1902 – The Syracuse Athletic Club defeated the New York Philadelphians, 5–0, in the first indoor professional football game, which was held at Madison Square Garden.

1912 – The first municipally owned streetcars took to the streets in San Francisco.

1944 – Maurice Richard became the first player to score eight points in one game of NHL ice hockey.

1944 – The musical On the Town opened in New York City and ran for 462 performances. It featured the song, “New York, New York.”

1948 – The DC-3 airliner NC16002 disappeared 50 miles south of Miami.
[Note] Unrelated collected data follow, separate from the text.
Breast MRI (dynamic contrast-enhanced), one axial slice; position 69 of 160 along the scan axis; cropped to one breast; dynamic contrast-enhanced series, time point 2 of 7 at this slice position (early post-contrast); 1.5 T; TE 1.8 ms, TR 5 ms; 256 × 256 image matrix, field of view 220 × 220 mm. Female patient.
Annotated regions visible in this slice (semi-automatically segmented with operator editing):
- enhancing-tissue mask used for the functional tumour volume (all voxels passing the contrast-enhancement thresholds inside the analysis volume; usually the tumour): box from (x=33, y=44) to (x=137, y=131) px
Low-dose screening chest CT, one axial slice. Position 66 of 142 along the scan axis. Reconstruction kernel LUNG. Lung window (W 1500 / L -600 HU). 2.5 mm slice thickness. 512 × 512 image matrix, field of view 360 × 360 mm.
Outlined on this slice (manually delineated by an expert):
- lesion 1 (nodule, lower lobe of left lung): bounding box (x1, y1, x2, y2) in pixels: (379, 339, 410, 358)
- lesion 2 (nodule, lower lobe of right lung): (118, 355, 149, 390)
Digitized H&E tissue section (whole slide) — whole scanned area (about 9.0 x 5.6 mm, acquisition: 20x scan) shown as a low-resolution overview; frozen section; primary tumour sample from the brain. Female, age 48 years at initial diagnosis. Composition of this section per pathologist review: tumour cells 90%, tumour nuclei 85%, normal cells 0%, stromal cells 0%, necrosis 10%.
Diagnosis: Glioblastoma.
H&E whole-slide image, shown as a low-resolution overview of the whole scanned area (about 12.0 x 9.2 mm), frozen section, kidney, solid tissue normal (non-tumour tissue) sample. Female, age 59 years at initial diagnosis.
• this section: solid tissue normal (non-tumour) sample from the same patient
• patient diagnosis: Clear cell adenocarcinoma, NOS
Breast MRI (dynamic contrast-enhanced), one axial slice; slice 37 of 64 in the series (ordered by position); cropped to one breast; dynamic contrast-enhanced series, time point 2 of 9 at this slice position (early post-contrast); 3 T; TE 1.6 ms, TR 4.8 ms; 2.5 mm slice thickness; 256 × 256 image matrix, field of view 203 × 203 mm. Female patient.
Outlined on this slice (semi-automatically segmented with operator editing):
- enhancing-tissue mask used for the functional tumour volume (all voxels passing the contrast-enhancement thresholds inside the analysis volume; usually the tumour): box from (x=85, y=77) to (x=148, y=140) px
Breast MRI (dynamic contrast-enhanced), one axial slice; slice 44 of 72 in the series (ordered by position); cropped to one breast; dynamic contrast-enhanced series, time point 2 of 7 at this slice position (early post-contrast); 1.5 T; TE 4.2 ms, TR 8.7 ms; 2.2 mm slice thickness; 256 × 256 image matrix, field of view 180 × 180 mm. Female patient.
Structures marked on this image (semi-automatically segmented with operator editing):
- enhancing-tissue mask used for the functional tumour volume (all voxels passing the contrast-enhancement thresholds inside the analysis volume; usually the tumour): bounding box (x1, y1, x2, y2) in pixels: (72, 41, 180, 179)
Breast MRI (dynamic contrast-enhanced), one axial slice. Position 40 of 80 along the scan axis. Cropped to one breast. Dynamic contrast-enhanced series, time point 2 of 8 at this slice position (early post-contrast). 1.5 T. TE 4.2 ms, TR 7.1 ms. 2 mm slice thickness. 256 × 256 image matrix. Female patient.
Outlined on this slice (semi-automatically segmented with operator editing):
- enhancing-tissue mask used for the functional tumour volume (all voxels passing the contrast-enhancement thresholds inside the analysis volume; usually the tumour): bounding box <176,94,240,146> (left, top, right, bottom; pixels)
1958 – “Greatest Game Ever Played”: Baltimore Colts defeated the New York Giants in the first ever National Football League sudden death overtime game at New York’s Yankee Stadium.

1967 – American businesswoman Muriel Siebert became the first woman to own a seat on the New York Stock Exchange.

1969 – “Temptations Day” was declared in Detroit, MI.

1972 – The last scheduled day for induction into the military by the Selective Service System. Due to the fact that President Richard Nixon declared this day a national day of mourning due to former President Harry S Truman’s death, approximately 300 men were not able to report due to most Federal offices being closed. Since the draft was not resumed in 1973, they were never drafted.

1973 – The United States Endangered Species Act was signed into law by President Richard Nixon.

1975 – Twenty-five year old David Gelfer pointed a .44 magnum at Ted Nugent and was then brought down to the ground by members of the audience and security guards. Gelfer was charged with “intimidating with a weapon.”

1981 – WEA Records (Warner-Elektra-Atlantic) raised the price of its 45-rpm records from $1.68 to $1.98.

1983 – Dennis Wilson of the Beach Boys drowned while swimming near his boat in the harbor at Marina del Ray, CA.